In this new "tapeless" world, we find all our media and projects on shared storage, and stand alone hard drives. and we have a special need to back up lots of media, AE projects, FCP projects, and elements, as data, in case of drive failure, on to a relatively fast, inexpensive storage device. we sometimes back up to dual layer DVD's, works well, and if taken care of can last decades, but just not fast enough, and we end up having to break projects in half in order to fit them. I have heard of blue ray disc burners, and 50gigs of data ?!? that would be huge for us. do they work on macs ? stand alone ? or do they have to be installed inside the G5 ? is it something that can be swapped around to other G5's ? does it require special software like toast ? any info would be greatly appreciated.
Sure everything you asked is indeed possible but I think Blu-ray is just ok as long term storage. As a disc medium they're exactly as vulnerable to scratches and breakage as DVDs which is to say moderate.

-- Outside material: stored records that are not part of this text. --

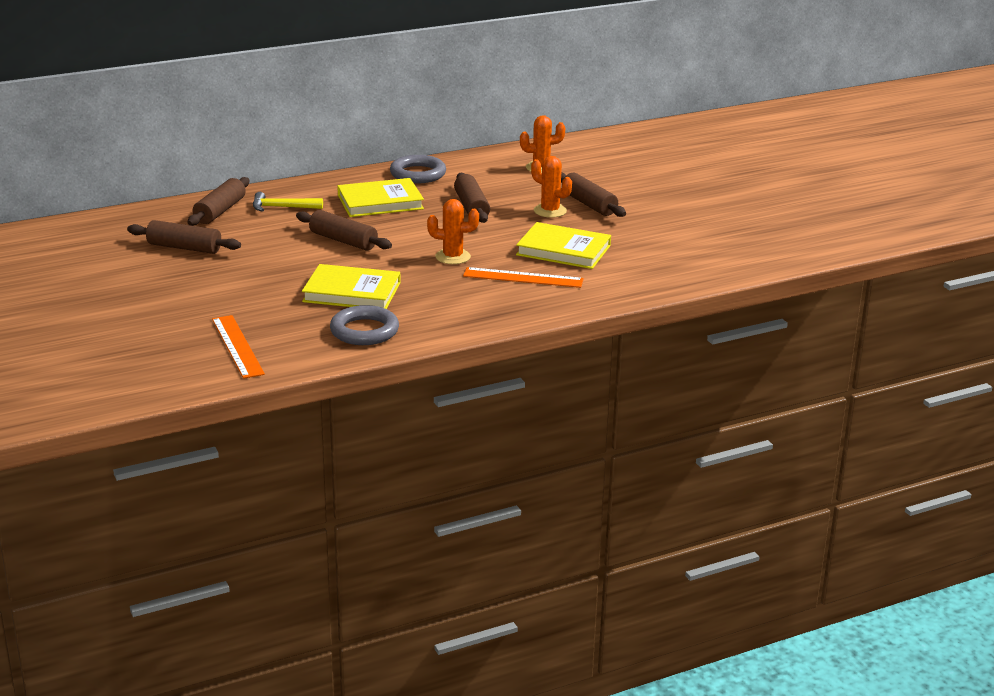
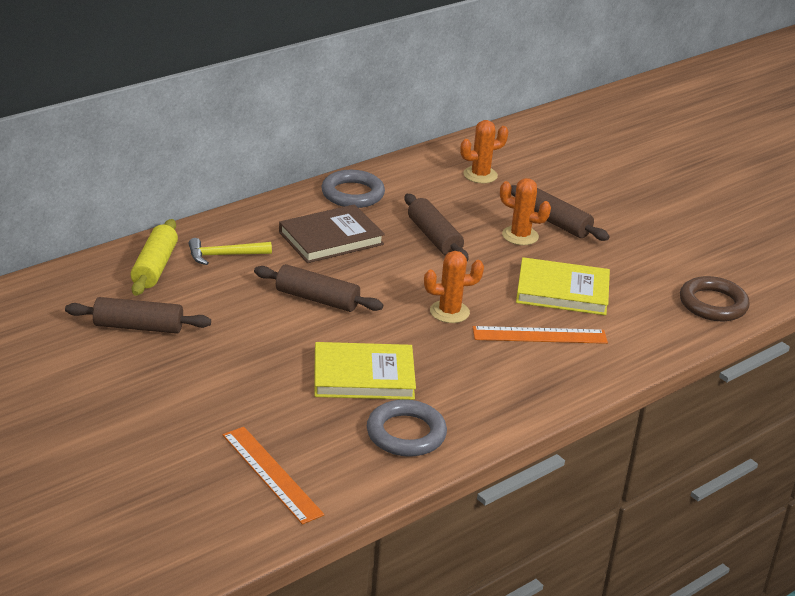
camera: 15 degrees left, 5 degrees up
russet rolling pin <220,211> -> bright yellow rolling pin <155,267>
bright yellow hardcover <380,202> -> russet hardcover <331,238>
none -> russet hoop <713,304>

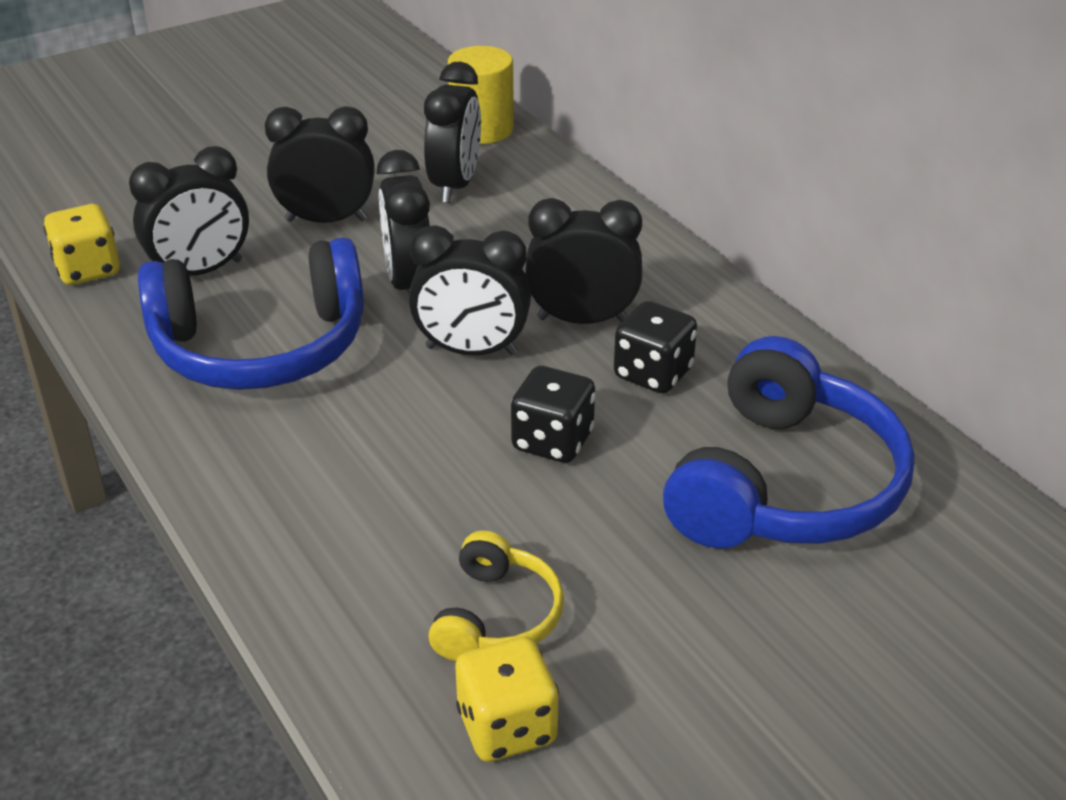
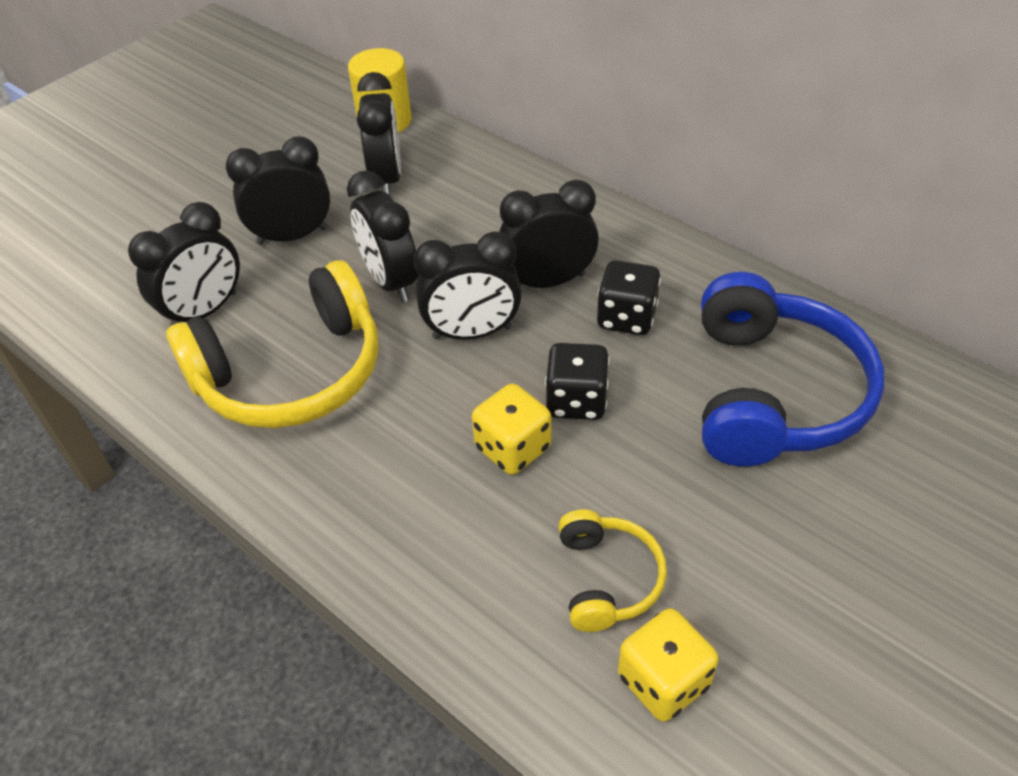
camera: 15 degrees left, 10 degrees up
bright yellow die <88,269> -> bright yellow die <512,448>, shifted
royal blue over-ear headphones <261,346> -> bright yellow over-ear headphones <291,372>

If you really want a true long term storage data solution I would strongly recommend LTO tape drives instead.
thanks noah, i think we we have weighed all our options, and ave decided that if we could fit 50 gigs on to a blue ray disc for long term storage, thats the perfect solution for us. we do 30 second tv spots...so projects CAN be big, but usually never exceed 50 gigs. So my question is which blue ray data disc drive works for our G5 workflow ? what brand ? odes it have to be internal ? or is it external ? SATA or firewire ? what software do i need to purchase to use it ?
If your backup needs are modest then blu-ray is an attractive choice. Disks are cheap, as is the drive. LTO is more reliable but drives aren't cheap. And, accessing one file from an entire LTO is not as easy as it is from Blu-ray.
Blu-ray is not quite as delicate as people make it out to be. It has a pretty tough coating. To find out how tough, make a blu-ray disk and then place it in your bag without a cover. Carry it around for a few days with keys, loose change in the same pocket. Then take it out, wash it with soap and running water and run it. You'll be surprised.
Blu-ray will also one day become obsolete but when that happens you will need to migrate your entire blu-ray disk collection to the new medium whatever it is. Maybe it will be solid state, maybe larger disks like 100 Gb or even 1 Tb per disk.
One more thing. dual layer blu-ray disks hoild 50 Gb all right but they write slow. One dual layer takes more time than 2 single layer disks done separately.